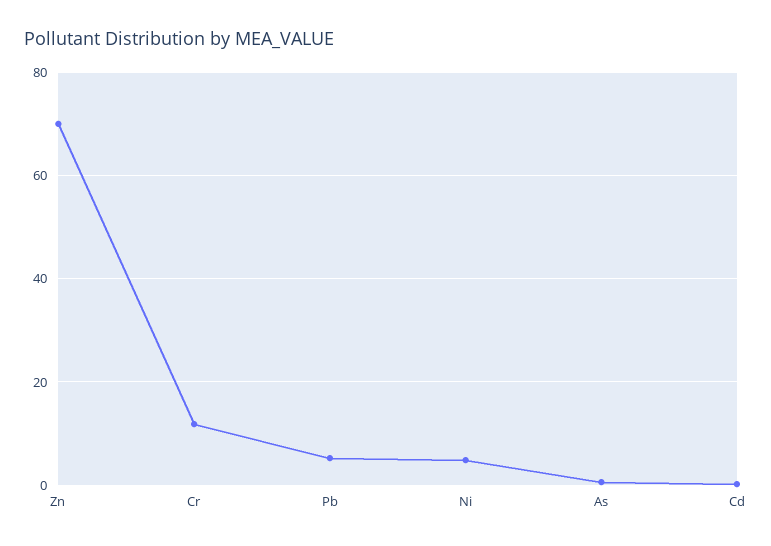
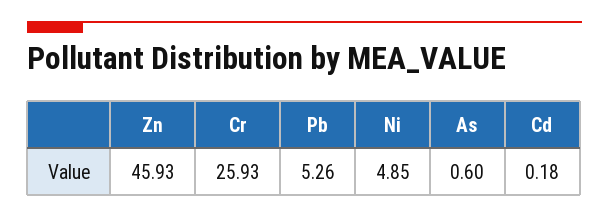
  {
-   "Zn": 70,
+   "Zn": 45.93,
-   "Cr": 12,
+   "Cr": 25.93,
    "Pb": 5.26,
    "Ni": 4.85,
    "As": 0.6,
    "Cd": 0.18
  }

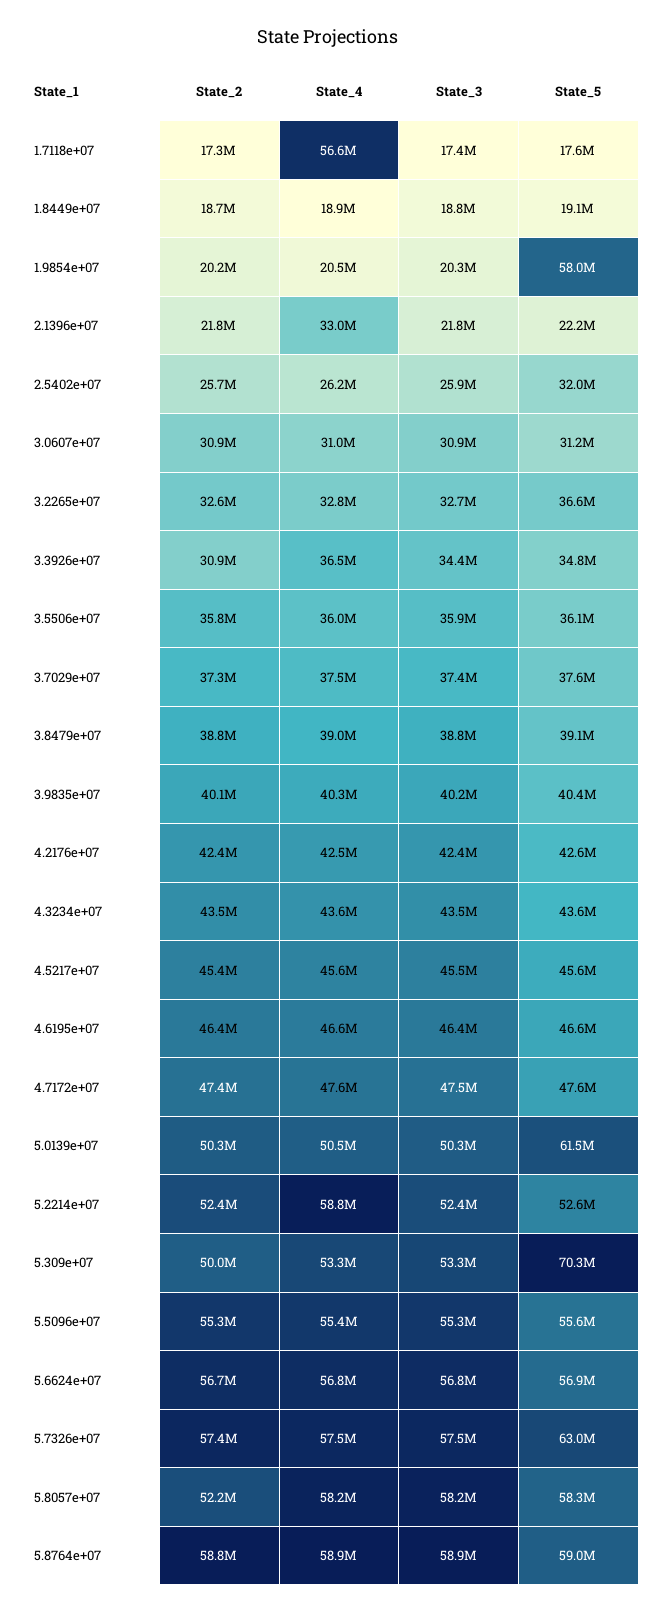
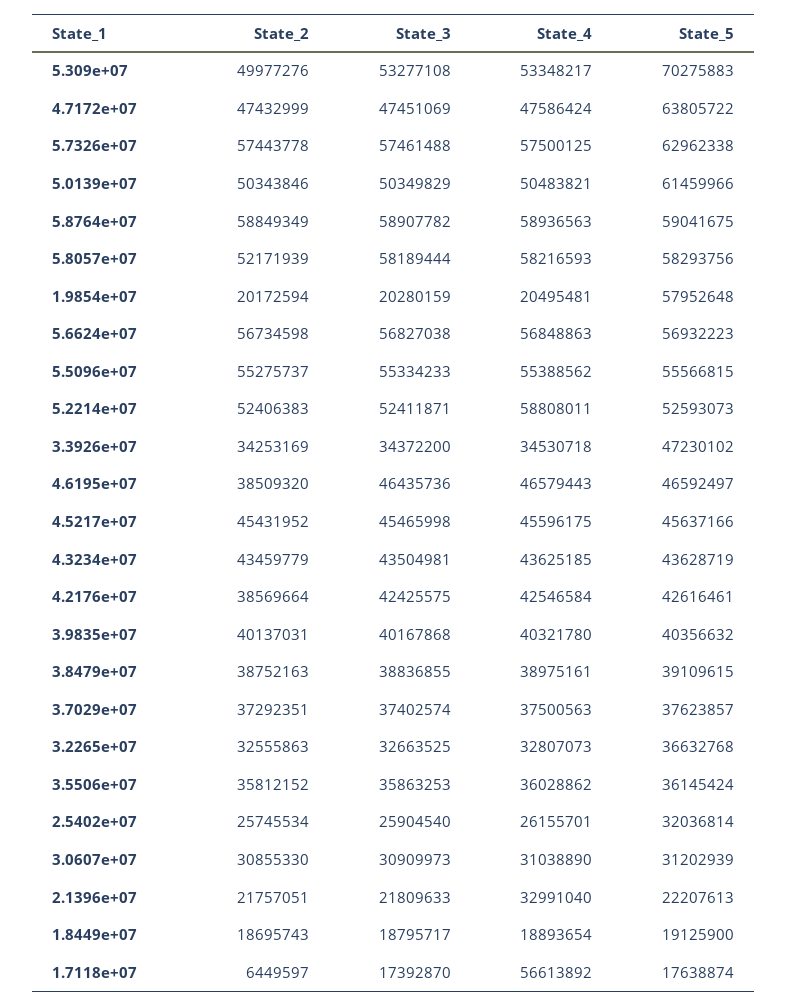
  {
    "State_2": {
-     "1.7118e+07": 17300000,
+     "1.7118e+07": 6449597,
      "1.8449e+07": 18695743,
      "1.9854e+07": 20172594,
      "2.1396e+07": 21757051,
      "2.5402e+07": 25745534,
      "3.0607e+07": 30855330,
      "3.2265e+07": 32555863,
-     "3.3926e+07": 30900000,
+     "3.3926e+07": 34253169,
      "3.5506e+07": 35812152,
      "3.7029e+07": 37292351,
      "3.8479e+07": 38752163,
      "3.9835e+07": 40137031,
-     "4.2176e+07": 42400000,
+     "4.2176e+07": 38569664,
      "4.3234e+07": 43459779,
      "4.5217e+07": 45431952,
-     "4.6195e+07": 46400000,
+     "4.6195e+07": 38509320,
      "4.7172e+07": 47432999,
      "5.0139e+07": 50343846,
      "5.2214e+07": 52406383,
      "5.309e+07": 49977276,
      "5.5096e+07": 55275737,
      "5.6624e+07": 56734598,
      "5.7326e+07": 57443778,
      "5.8057e+07": 52171939,
      "5.8764e+07": 58849349
    },
    "State_4": {
      "1.7118e+07": 56613892,
      "1.8449e+07": 18893654,
      "1.9854e+07": 20495481,
      "2.1396e+07": 32991040,
      "2.5402e+07": 26155701,
      "3.0607e+07": 31038890,
      "3.2265e+07": 32807073,
-     "3.3926e+07": 36500000,
+     "3.3926e+07": 34530718,
      "3.5506e+07": 36028862,
      "3.7029e+07": 37500563,
      "3.8479e+07": 38975161,
      "3.9835e+07": 40321780,
      "4.2176e+07": 42546584,
      "4.3234e+07": 43625185,
      "4.5217e+07": 45596175,
      "4.6195e+07": 46579443,
      "4.7172e+07": 47586424,
      "5.0139e+07": 50483821,
      "5.2214e+07": 58808011,
      "5.309e+07": 53348217,
      "5.5096e+07": 55388562,
      "5.6624e+07": 56848863,
      "5.7326e+07": 57500125,
      "5.8057e+07": 58216593,
      "5.8764e+07": 58936563
    },
    "State_3": {
      "1.7118e+07": 17392870,
      "1.8449e+07": 18795717,
      "1.9854e+07": 20280159,
      "2.1396e+07": 21809633,
      "2.5402e+07": 25904540,
      "3.0607e+07": 30909973,
      "3.2265e+07": 32663525,
      "3.3926e+07": 34372200,
      "3.5506e+07": 35863253,
      "3.7029e+07": 37402574,
      "3.8479e+07": 38836855,
      "3.9835e+07": 40167868,
      "4.2176e+07": 42425575,
      "4.3234e+07": 43504981,
      "4.5217e+07": 45465998,
      "4.6195e+07": 46435736,
      "4.7172e+07": 47451069,
      "5.0139e+07": 50349829,
      "5.2214e+07": 52411871,
      "5.309e+07": 53277108,
      "5.5096e+07": 55334233,
      "5.6624e+07": 56827038,
      "5.7326e+07": 57461488,
      "5.8057e+07": 58189444,
      "5.8764e+07": 58907782
    },
    "State_5": {
      "1.7118e+07": 17638874,
      "1.8449e+07": 19125900,
      "1.9854e+07": 57952648,
      "2.1396e+07": 22207613,
      "2.5402e+07": 32036814,
      "3.0607e+07": 31202939,
      "3.2265e+07": 36632768,
-     "3.3926e+07": 34800000,
+     "3.3926e+07": 47230102,
      "3.5506e+07": 36145424,
      "3.7029e+07": 37623857,
      "3.8479e+07": 39109615,
      "3.9835e+07": 40356632,
      "4.2176e+07": 42616461,
      "4.3234e+07": 43628719,
      "4.5217e+07": 45637166,
      "4.6195e+07": 46592497,
-     "4.7172e+07": 47600000,
+     "4.7172e+07": 63805722,
      "5.0139e+07": 61459966,
      "5.2214e+07": 52593073,
      "5.309e+07": 70275883,
      "5.5096e+07": 55566815,
      "5.6624e+07": 56932223,
      "5.7326e+07": 62962338,
      "5.8057e+07": 58293756,
      "5.8764e+07": 59041675
    }
  }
────
Would you return the records exactly as written, minus any image?

  {
-   "Zn": 70,
+   "Zn": 45.93,
-   "Cr": 12,
+   "Cr": 25.93,
    "Pb": 5.26,
    "Ni": 4.85,
    "As": 0.6,
    "Cd": 0.18
  }

  {
    "State_2": {
-     "1.7118e+07": 17300000,
+     "1.7118e+07": 6449597,
      "1.8449e+07": 18695743,
      "1.9854e+07": 20172594,
      "2.1396e+07": 21757051,
      "2.5402e+07": 25745534,
      "3.0607e+07": 30855330,
      "3.2265e+07": 32555863,
-     "3.3926e+07": 30900000,
+     "3.3926e+07": 34253169,
      "3.5506e+07": 35812152,
      "3.7029e+07": 37292351,
      "3.8479e+07": 38752163,
      "3.9835e+07": 40137031,
-     "4.2176e+07": 42400000,
+     "4.2176e+07": 38569664,
      "4.3234e+07": 43459779,
      "4.5217e+07": 45431952,
-     "4.6195e+07": 46400000,
+     "4.6195e+07": 38509320,
      "4.7172e+07": 47432999,
      "5.0139e+07": 50343846,
      "5.2214e+07": 52406383,
      "5.309e+07": 49977276,
      "5.5096e+07": 55275737,
      "5.6624e+07": 56734598,
      "5.7326e+07": 57443778,
      "5.8057e+07": 52171939,
      "5.8764e+07": 58849349
    },
    "State_4": {
      "1.7118e+07": 56613892,
      "1.8449e+07": 18893654,
      "1.9854e+07": 20495481,
      "2.1396e+07": 32991040,
      "2.5402e+07": 26155701,
      "3.0607e+07": 31038890,
      "3.2265e+07": 32807073,
-     "3.3926e+07": 36500000,
+     "3.3926e+07": 34530718,
      "3.5506e+07": 36028862,
      "3.7029e+07": 37500563,
      "3.8479e+07": 38975161,
      "3.9835e+07": 40321780,
      "4.2176e+07": 42546584,
      "4.3234e+07": 43625185,
      "4.5217e+07": 45596175,
      "4.6195e+07": 46579443,
      "4.7172e+07": 47586424,
      "5.0139e+07": 50483821,
      "5.2214e+07": 58808011,
      "5.309e+07": 53348217,
      "5.5096e+07": 55388562,
      "5.6624e+07": 56848863,
      "5.7326e+07": 57500125,
      "5.8057e+07": 58216593,
      "5.8764e+07": 58936563
    },
    "State_3": {
      "1.7118e+07": 17392870,
      "1.8449e+07": 18795717,
      "1.9854e+07": 20280159,
      "2.1396e+07": 21809633,
      "2.5402e+07": 25904540,
      "3.0607e+07": 30909973,
      "3.2265e+07": 32663525,
      "3.3926e+07": 34372200,
      "3.5506e+07": 35863253,
      "3.7029e+07": 37402574,
      "3.8479e+07": 38836855,
      "3.9835e+07": 40167868,
      "4.2176e+07": 42425575,
      "4.3234e+07": 43504981,
      "4.5217e+07": 45465998,
      "4.6195e+07": 46435736,
      "4.7172e+07": 47451069,
      "5.0139e+07": 50349829,
      "5.2214e+07": 52411871,
      "5.309e+07": 53277108,
      "5.5096e+07": 55334233,
      "5.6624e+07": 56827038,
      "5.7326e+07": 57461488,
      "5.8057e+07": 58189444,
      "5.8764e+07": 58907782
    },
    "State_5": {
      "1.7118e+07": 17638874,
      "1.8449e+07": 19125900,
      "1.9854e+07": 57952648,
      "2.1396e+07": 22207613,
      "2.5402e+07": 32036814,
      "3.0607e+07": 31202939,
      "3.2265e+07": 36632768,
-     "3.3926e+07": 34800000,
+     "3.3926e+07": 47230102,
      "3.5506e+07": 36145424,
      "3.7029e+07": 37623857,
      "3.8479e+07": 39109615,
      "3.9835e+07": 40356632,
      "4.2176e+07": 42616461,
      "4.3234e+07": 43628719,
      "4.5217e+07": 45637166,
      "4.6195e+07": 46592497,
-     "4.7172e+07": 47600000,
+     "4.7172e+07": 63805722,
      "5.0139e+07": 61459966,
      "5.2214e+07": 52593073,
      "5.309e+07": 70275883,
      "5.5096e+07": 55566815,
      "5.6624e+07": 56932223,
      "5.7326e+07": 62962338,
      "5.8057e+07": 58293756,
      "5.8764e+07": 59041675
    }
  }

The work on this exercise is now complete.